◆ TASK INSTRUCTIONS:
The listing below needs to be copied in full, exactly.

◆ RECORDS FOR THE TASK:
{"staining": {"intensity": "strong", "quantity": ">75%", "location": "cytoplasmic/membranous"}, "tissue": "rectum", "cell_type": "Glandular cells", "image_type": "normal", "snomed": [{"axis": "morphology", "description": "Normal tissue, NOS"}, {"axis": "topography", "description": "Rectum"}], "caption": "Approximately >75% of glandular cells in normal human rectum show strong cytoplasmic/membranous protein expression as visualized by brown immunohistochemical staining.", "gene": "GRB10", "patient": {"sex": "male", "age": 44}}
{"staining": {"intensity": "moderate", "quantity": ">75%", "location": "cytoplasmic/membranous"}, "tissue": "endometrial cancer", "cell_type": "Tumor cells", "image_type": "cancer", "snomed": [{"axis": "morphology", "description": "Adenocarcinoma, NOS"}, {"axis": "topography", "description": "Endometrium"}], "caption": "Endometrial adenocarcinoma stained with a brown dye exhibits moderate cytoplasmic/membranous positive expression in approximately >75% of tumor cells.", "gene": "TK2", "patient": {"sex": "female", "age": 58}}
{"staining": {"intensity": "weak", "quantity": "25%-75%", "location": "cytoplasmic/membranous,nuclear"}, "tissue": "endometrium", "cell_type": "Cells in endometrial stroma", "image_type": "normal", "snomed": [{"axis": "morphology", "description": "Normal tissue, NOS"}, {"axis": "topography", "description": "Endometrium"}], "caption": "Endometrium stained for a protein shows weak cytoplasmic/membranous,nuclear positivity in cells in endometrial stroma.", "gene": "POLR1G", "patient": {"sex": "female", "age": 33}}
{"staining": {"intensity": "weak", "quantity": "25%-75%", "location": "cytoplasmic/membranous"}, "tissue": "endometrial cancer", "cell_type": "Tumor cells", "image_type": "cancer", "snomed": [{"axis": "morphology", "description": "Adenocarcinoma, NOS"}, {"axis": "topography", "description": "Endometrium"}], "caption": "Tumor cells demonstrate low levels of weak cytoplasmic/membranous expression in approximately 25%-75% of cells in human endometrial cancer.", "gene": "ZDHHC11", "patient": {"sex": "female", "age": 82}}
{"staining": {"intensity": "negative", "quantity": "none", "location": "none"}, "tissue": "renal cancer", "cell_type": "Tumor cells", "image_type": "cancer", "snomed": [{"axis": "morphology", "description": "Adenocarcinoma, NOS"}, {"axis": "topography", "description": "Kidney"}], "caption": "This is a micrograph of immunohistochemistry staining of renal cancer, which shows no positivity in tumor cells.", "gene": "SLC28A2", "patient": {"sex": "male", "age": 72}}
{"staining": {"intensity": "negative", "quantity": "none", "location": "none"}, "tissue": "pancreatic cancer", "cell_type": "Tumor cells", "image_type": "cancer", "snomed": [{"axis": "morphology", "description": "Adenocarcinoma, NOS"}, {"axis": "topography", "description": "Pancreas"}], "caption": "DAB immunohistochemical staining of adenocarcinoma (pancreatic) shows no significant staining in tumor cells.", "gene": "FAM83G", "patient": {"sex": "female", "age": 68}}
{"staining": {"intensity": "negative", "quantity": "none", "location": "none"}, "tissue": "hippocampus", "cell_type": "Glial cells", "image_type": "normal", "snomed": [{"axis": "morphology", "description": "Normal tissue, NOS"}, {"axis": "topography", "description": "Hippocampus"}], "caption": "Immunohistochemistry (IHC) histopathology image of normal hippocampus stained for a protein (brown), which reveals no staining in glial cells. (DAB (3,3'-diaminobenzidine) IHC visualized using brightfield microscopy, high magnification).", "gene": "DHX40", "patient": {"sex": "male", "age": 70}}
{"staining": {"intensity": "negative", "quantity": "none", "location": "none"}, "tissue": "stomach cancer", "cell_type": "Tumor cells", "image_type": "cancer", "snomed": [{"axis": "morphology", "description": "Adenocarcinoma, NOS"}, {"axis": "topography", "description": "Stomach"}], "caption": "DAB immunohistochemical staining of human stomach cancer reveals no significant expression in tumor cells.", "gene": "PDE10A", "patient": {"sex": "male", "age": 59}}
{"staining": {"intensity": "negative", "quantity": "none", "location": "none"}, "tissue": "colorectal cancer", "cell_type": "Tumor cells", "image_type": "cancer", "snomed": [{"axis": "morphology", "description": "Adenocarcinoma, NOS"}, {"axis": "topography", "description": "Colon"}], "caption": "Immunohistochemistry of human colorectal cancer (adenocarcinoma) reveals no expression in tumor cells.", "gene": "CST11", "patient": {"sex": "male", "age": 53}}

◆ WRITTEN RESPONSE:
{"staining": {"intensity": "strong", "quantity": ">75%", "location": "cytoplasmic/membranous"}, "tissue": "rectum", "cell_type": "Glandular cells", "image_type": "normal", "snomed": [{"axis": "morphology", "description": "Normal tissue, NOS"}, {"axis": "topography", "description": "Rectum"}], "caption": "Approximately >75% of glandular cells in normal human rectum show strong cytoplasmic/membranous protein expression as visualized by brown immunohistochemical staining.", "gene": "GRB10", "patient": {"sex": "male", "age": 44}}
{"staining": {"intensity": "moderate", "quantity": ">75%", "location": "cytoplasmic/membranous"}, "tissue": "endometrial cancer", "cell_type": "Tumor cells", "image_type": "cancer", "snomed": [{"axis": "morphology", "description": "Adenocarcinoma, NOS"}, {"axis": "topography", "description": "Endometrium"}], "caption": "Endometrial adenocarcinoma stained with a brown dye exhibits moderate cytoplasmic/membranous positive expression in approximately >75% of tumor cells.", "gene": "TK2", "patient": {"sex": "female", "age": 58}}
{"staining": {"intensity": "weak", "quantity": "25%-75%", "location": "cytoplasmic/membranous,nuclear"}, "tissue": "endometrium", "cell_type": "Cells in endometrial stroma", "image_type": "normal", "snomed": [{"axis": "morphology", "description": "Normal tissue, NOS"}, {"axis": "topography", "description": "Endometrium"}], "caption": "Endometrium stained for a protein shows weak cytoplasmic/membranous,nuclear positivity in cells in endometrial stroma.", "gene": "POLR1G", "patient": {"sex": "female", "age": 33}}
{"staining": {"intensity": "weak", "quantity": "25%-75%", "location": "cytoplasmic/membranous"}, "tissue": "endometrial cancer", "cell_type": "Tumor cells", "image_type": "cancer", "snomed": [{"axis": "morphology", "description": "Adenocarcinoma, NOS"}, {"axis": "topography", "description": "Endometrium"}], "caption": "Tumor cells demonstrate low levels of weak cytoplasmic/membranous expression in approximately 25%-75% of cells in human endometrial cancer.", "gene": "ZDHHC11", "patient": {"sex": "female", "age": 82}}
{"staining": {"intensity": "negative", "quantity": "none", "location": "none"}, "tissue": "renal cancer", "cell_type": "Tumor cells", "image_type": "cancer", "snomed": [{"axis": "morphology", "description": "Adenocarcinoma, NOS"}, {"axis": "topography", "description": "Kidney"}], "caption": "This is a micrograph of immunohistochemistry staining of renal cancer, which shows no positivity in tumor cells.", "gene": "SLC28A2", "patient": {"sex": "male", "age": 72}}
{"staining": {"intensity": "negative", "quantity": "none", "location": "none"}, "tissue": "pancreatic cancer", "cell_type": "Tumor cells", "image_type": "cancer", "snomed": [{"axis": "morphology", "description": "Adenocarcinoma, NOS"}, {"axis": "topography", "description": "Pancreas"}], "caption": "DAB immunohistochemical staining of adenocarcinoma (pancreatic) shows no significant staining in tumor cells.", "gene": "FAM83G", "patient": {"sex": "female", "age": 68}}
{"staining": {"intensity": "negative", "quantity": "none", "location": "none"}, "tissue": "hippocampus", "cell_type": "Glial cells", "image_type": "normal", "snomed": [{"axis": "morphology", "description": "Normal tissue, NOS"}, {"axis": "topography", "description": "Hippocampus"}], "caption": "Immunohistochemistry (IHC) histopathology image of normal hippocampus stained for a protein (brown), which reveals no staining in glial cells. (DAB (3,3'-diaminobenzidine) IHC visualized using brightfield microscopy, high magnification).", "gene": "DHX40", "patient": {"sex": "male", "age": 70}}
{"staining": {"intensity": "negative", "quantity": "none", "location": "none"}, "tissue": "stomach cancer", "cell_type": "Tumor cells", "image_type": "cancer", "snomed": [{"axis": "morphology", "description": "Adenocarcinoma, NOS"}, {"axis": "topography", "description": "Stomach"}], "caption": "DAB immunohistochemical staining of human stomach cancer reveals no significant expression in tumor cells.", "gene": "PDE10A", "patient": {"sex": "male", "age": 59}}
{"staining": {"intensity": "negative", "quantity": "none", "location": "none"}, "tissue": "colorectal cancer", "cell_type": "Tumor cells", "image_type": "cancer", "snomed": [{"axis": "morphology", "description": "Adenocarcinoma, NOS"}, {"axis": "topography", "description": "Colon"}], "caption": "Immunohistochemistry of human colorectal cancer (adenocarcinoma) reveals no expression in tumor cells.", "gene": "CST11", "patient": {"sex": "male", "age": 53}}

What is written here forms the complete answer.